Governo federal demora para agir e criticar seus aliados

Bastidores: João Domingos

O Estado de S.Paulo

17 de fevereiro de 2013 | 02h01

O governo federal tem mostrado dificuldades em agir quando há encrencas em terrenos aliados e muita agilidade quando a confusão está em Estados administrados pela oposição. Durante a onda de violência em São Paulo, no ano passado, o governo de Dilma Rousseff não teve nenhum constrangimento em emparedar o governador tucano Geraldo Alckmin. Com Raimundo Colombo (PSD), que passa por situação similar à de São Paulo em relação à violência, o governo federal optou pelo silêncio, pela discrição.

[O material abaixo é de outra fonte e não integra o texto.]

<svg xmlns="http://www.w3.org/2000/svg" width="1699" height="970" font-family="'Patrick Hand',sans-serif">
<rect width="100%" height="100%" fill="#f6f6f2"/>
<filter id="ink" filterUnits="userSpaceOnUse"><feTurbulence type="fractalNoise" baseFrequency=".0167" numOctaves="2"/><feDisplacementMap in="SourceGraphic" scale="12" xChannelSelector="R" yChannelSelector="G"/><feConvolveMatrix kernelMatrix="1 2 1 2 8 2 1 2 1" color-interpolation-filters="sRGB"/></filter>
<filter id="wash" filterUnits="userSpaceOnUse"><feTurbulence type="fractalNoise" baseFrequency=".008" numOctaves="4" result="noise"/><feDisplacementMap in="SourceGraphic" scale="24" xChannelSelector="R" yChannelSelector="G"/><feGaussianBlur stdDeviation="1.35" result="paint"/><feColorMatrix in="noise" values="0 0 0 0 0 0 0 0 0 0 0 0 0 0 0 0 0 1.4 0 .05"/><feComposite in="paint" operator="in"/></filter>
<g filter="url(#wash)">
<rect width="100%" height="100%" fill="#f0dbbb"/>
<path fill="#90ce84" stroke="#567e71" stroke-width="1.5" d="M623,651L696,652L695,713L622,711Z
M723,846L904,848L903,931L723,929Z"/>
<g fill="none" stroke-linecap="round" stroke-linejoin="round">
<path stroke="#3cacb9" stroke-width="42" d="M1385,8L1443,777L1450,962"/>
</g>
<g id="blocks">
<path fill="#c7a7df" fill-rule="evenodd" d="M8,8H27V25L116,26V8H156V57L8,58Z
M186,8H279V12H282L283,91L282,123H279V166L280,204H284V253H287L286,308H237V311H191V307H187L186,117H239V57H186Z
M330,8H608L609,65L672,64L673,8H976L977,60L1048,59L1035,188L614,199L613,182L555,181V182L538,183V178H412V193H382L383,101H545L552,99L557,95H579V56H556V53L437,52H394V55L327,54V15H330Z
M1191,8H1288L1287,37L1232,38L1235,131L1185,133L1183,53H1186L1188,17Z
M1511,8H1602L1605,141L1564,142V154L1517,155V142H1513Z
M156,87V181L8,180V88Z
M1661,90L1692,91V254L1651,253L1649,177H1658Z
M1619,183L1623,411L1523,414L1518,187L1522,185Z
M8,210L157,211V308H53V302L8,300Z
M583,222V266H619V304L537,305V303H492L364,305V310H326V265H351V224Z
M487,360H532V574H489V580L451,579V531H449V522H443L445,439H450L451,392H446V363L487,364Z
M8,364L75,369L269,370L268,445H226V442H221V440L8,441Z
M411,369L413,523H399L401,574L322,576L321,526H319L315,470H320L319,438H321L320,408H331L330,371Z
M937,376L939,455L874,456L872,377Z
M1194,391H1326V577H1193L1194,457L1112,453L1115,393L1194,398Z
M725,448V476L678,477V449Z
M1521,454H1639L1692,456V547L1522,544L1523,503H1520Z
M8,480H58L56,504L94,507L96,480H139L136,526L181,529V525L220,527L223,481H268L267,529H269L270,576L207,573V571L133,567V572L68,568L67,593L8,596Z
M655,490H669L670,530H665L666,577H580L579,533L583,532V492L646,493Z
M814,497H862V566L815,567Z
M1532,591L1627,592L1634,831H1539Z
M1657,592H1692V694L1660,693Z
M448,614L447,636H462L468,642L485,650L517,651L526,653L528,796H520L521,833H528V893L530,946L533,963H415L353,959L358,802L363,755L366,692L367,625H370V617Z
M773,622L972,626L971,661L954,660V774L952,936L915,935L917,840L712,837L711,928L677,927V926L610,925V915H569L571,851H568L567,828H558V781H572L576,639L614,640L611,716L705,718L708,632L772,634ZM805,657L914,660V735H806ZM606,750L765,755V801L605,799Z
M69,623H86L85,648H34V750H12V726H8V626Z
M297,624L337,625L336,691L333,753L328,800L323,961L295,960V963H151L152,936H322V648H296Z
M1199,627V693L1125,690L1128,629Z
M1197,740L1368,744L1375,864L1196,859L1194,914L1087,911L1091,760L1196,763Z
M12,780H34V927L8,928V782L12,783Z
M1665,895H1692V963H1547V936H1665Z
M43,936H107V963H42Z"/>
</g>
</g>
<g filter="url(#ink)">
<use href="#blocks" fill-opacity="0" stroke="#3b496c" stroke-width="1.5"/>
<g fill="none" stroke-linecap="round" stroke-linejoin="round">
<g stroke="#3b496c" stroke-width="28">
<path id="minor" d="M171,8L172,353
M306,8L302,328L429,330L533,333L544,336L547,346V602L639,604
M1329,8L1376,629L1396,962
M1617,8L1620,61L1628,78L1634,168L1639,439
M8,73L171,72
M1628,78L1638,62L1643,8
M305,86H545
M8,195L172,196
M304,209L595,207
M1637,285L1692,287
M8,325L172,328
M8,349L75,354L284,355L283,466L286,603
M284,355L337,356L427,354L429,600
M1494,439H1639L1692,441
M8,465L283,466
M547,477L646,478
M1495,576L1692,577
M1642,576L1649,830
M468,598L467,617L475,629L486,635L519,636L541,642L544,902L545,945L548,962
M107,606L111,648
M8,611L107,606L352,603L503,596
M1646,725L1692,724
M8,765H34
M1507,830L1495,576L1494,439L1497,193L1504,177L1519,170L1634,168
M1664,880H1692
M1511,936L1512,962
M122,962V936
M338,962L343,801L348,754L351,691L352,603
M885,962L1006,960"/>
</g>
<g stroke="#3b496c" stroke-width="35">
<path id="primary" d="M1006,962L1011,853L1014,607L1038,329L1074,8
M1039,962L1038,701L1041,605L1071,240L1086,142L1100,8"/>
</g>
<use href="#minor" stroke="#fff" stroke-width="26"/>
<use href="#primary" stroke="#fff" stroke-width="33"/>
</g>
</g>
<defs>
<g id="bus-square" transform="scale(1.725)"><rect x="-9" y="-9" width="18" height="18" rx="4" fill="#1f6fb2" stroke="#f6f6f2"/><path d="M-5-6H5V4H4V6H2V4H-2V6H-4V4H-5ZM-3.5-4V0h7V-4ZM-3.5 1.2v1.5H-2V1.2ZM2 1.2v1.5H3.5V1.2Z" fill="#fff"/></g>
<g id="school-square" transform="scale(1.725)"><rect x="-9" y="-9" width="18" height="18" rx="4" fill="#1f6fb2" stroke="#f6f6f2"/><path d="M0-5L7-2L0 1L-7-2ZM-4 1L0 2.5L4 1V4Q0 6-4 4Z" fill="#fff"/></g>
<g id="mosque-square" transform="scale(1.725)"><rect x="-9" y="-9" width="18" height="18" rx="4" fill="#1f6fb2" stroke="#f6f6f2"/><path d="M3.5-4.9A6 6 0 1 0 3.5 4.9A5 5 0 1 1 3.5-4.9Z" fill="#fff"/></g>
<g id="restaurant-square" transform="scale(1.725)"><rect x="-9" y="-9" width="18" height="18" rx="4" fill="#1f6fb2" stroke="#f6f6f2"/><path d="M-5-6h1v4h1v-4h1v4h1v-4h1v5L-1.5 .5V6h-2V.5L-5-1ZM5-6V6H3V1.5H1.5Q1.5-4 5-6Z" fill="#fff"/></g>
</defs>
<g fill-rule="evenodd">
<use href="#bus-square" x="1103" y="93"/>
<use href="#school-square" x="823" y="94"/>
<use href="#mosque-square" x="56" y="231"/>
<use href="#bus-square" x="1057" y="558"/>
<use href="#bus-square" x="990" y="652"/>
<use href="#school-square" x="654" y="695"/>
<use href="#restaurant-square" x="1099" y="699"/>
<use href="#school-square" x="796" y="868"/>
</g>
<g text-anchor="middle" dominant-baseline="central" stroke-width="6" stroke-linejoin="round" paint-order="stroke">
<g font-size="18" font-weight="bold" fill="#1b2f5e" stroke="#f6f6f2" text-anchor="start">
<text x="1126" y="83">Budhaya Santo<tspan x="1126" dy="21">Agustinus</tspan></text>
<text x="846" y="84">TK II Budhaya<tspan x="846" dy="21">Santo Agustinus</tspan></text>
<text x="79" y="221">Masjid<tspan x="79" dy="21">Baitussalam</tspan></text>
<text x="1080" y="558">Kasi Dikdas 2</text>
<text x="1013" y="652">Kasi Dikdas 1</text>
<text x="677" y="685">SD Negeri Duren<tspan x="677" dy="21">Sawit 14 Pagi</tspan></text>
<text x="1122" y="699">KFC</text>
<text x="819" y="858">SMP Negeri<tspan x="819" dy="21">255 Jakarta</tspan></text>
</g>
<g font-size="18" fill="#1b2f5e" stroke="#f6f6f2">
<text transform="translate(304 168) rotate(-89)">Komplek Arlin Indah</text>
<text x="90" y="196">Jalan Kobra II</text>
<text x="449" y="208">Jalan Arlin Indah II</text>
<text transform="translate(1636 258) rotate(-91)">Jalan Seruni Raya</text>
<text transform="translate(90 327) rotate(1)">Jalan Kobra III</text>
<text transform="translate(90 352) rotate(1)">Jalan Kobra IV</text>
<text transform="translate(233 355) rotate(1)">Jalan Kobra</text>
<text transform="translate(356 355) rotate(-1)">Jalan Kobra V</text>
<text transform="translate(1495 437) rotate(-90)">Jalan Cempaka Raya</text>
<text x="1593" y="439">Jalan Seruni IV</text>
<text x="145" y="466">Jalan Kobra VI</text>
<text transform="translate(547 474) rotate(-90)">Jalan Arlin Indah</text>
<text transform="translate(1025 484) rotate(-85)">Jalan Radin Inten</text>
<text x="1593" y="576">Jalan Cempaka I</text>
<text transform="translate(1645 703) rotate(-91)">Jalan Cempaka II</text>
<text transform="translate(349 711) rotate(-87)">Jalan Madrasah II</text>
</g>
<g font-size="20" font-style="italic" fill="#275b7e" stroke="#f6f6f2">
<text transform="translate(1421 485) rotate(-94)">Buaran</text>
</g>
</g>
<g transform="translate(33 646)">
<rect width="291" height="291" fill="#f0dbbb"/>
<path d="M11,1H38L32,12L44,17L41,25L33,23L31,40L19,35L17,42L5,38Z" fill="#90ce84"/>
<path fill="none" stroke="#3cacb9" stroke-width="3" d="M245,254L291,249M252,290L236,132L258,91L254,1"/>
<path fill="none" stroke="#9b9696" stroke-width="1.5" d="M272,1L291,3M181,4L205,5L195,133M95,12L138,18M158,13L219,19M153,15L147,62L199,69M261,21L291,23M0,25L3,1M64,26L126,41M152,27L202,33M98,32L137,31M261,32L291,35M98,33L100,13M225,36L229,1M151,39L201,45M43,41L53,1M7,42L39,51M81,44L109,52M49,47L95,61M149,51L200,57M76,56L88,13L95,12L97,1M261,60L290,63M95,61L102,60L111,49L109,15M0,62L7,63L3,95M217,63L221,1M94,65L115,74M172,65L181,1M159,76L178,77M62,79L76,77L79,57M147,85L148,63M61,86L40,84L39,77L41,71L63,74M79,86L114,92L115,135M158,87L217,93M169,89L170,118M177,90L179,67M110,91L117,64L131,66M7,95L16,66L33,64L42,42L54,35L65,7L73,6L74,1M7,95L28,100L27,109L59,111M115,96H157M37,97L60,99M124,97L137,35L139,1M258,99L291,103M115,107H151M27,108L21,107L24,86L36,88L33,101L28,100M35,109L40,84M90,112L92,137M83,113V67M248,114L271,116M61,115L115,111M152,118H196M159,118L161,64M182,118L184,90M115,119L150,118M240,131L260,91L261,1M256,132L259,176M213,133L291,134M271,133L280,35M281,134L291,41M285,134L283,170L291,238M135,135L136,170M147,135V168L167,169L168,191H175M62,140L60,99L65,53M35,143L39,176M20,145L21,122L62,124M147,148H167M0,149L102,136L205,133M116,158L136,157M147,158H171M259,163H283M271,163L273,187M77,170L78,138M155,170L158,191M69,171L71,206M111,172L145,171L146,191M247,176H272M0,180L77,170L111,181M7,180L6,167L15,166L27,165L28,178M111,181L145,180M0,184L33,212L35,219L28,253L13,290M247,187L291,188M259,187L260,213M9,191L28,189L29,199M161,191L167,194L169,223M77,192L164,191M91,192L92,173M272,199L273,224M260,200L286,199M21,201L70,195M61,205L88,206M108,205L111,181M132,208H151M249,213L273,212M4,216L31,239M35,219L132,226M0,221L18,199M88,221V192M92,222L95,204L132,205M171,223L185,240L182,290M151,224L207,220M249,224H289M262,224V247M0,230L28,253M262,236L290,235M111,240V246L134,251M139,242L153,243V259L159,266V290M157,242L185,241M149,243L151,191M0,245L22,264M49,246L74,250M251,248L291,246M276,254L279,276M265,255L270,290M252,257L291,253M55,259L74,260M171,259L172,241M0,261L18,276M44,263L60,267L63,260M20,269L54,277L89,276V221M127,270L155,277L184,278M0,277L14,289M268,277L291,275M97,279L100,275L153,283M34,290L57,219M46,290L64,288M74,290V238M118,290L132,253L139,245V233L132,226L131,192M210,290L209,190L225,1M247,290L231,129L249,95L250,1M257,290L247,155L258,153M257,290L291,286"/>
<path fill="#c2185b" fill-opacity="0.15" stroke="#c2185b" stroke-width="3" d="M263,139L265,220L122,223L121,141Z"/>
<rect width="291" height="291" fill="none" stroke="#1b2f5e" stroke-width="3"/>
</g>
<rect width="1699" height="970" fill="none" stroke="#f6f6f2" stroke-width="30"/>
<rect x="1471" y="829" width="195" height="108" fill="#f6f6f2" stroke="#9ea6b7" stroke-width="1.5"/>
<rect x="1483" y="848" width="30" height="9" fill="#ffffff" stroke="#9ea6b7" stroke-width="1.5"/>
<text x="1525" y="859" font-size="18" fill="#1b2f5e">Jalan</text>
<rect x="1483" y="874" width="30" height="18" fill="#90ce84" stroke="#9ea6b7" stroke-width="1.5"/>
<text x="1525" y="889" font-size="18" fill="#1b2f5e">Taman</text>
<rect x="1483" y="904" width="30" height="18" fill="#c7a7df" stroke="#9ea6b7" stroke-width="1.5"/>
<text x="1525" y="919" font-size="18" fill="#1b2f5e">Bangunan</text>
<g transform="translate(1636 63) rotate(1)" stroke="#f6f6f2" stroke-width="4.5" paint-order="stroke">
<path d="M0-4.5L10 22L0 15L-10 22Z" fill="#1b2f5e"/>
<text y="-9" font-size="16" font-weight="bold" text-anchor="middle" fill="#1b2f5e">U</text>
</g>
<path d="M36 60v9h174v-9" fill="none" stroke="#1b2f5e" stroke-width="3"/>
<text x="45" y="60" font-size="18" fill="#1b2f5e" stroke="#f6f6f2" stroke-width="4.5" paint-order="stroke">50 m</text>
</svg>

Apenas o ministro da Justiça, José Eduardo Cardozo, teve atuação igual frente às crises em São Paulo e Santa Catarina. Aos dois Estados, ele prontamente ofereceu ajuda do governo federal. Enquanto o governador Alckmin recusava auxílio federal, ministros como Maria do Rosário, dos Direitos Humanos, e Ideli Salvatti, das Relações Institucionais, manifestaram-se sobre a crise em território paulista em tom crítico à escalada da violência.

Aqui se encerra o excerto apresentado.